[Entries from a data source]
= = =

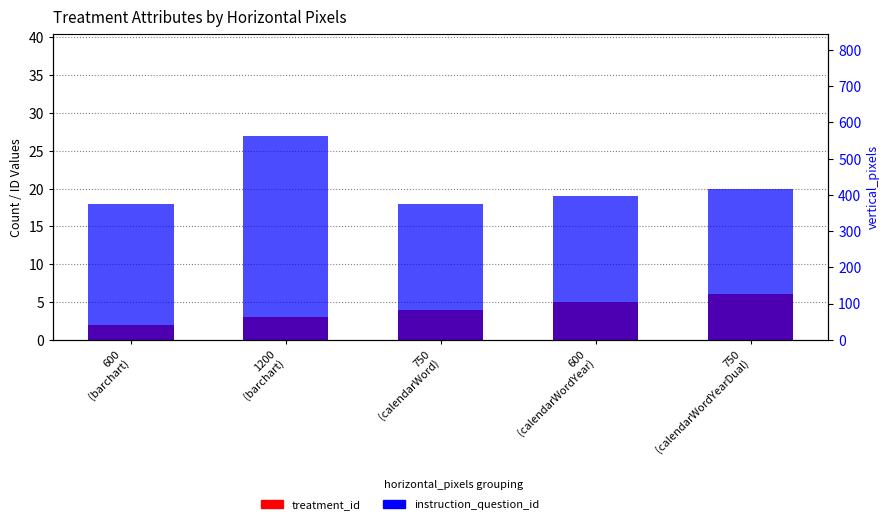

Rank the categories by vertical_pixels value from lowest to highest.

600
(barchart), 1200
(barchart), 600
(calendarWordYear), 750
(calendarWord), 750
(calendarWordYearDual)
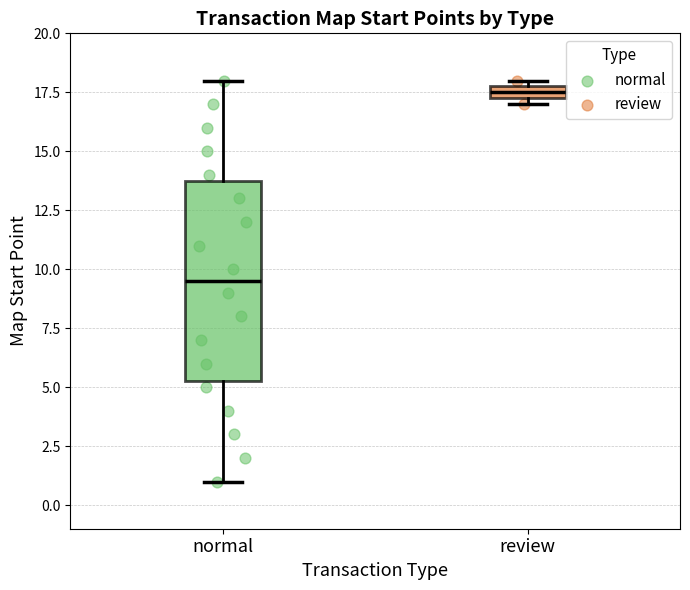

Comparing the boxes themselves (not the whiskers), which one is the tallest?

normal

= = =

### WORK TO COMPLETE
Reproduce the text of every entry above word for word, leaving out the pictures.

### TASK SOLUTION
Rank the categories by vertical_pixels value from lowest to highest.

600
(barchart), 1200
(barchart), 600
(calendarWordYear), 750
(calendarWord), 750
(calendarWordYearDual)

Comparing the boxes themselves (not the whiskers), which one is the tallest?

normal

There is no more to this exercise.